Stories We Can‘t Stop Telling
I’ve seen a lot of trickster villains recently. Of course, tricksters are nothing new under the sun - they’ve been an archetype for a very long time - but I’ve seen a lot of them lately and I’ve noticed a bit of a pattern: trickster villains tend to be paired with vigilante heroes.




Tricksters “…violate principles of social and natural order, playfully disrupting normal life and then re-establishing it on a new basis.” The more corrupt or illegitimate the viewer finds the social order, the more satisfying these violations are.
Similarly, to accept our vigilantes as heroes we must reject the legitimacy of the current social order. Of course, this rejection is complicated, and our vigilantes all engage in various ways with their fictional worlds’ power structures:




The example of Sherlock and Mycroft Holmes is particularly indicative.
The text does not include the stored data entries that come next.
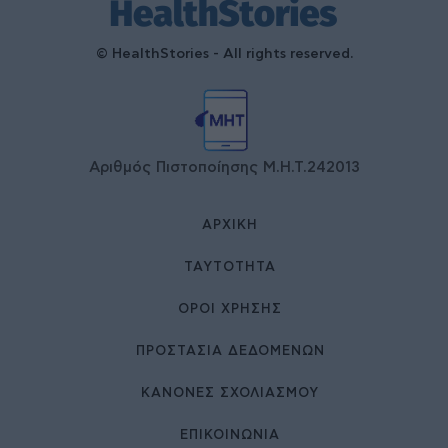
© HealthStories - All rights reserved.
Αριθμός Πιστοποίησης Μ.Η.Τ.242013
ΑΡΧΙΚΉ
ΤΑΥΤΌΤΗΤΑ
ΌΡΟΙ ΧΡΉΣΗΣ
ΠΡΟΣΤΑΣΙΑ ΔΕΔΟΜΕΝΩΝ
ΚΑΝΟΝΕΣ ΣΧΟΛΙΑΣΜΟΥ
ΕΠΙΚΟΙΝΩΝΊΑ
Mycroft is literally Big Brother, a secretive, unelected figure whose misuse of CCTV cameras is wildly evocative of the surveillance state. Sherlock struggles with the power Mycroft represents, often refusing it, frequently mocking it, occasionally using it, but never fully embracing it. By casting the relationship as familial, the writers are able to approach these themes symbolically, rather than laying bare the cold truth that in some ways, Mycroft is a more sinister figure than Moriarty.
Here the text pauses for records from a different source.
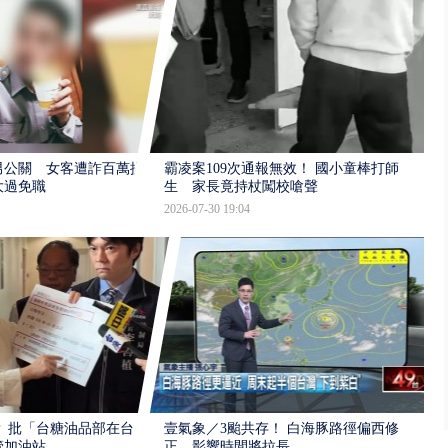
男公關 女客遭詐百萬提
霸凌案109次通報無效！ 國小童棒打師
大過免職
生 家長竟持杖闖校嗆聲
2026-07-30 19:04
 批「台糖油品部在台
壹氣象／3颱共存！ 白海豚路徑偏西修
管加油站
正 影響時間將拉長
As far as I can see, our cultural obsession with tricksters and vigilantes is a way of wrestling with systems of power and government we longer feel we can control or affect. The vigilante has the agency we lack, and is able to pursue the justice we fear is lost. The trickster acts out our darkest frustrations, while also functioning as a shadow to the vigilante, whose extralegal actions looks positive in comparison.
I get the appeal of these narratives, believe me. But to borrow a line from one of them: they may be the stories we deserve, but they’re not the stories we need. Nor are the “revolutionaries in dystopia” narratives popular in recent films like The Hunger Games, Divergent, Mad Max, or Snowpiercer a particularly good fit for our time. What I want to see instead is stories of reform, stories of collective action and systemic change.
So long as our heroes are fighting the wrong battles, they’ll never be able to inspire us the way heroes should.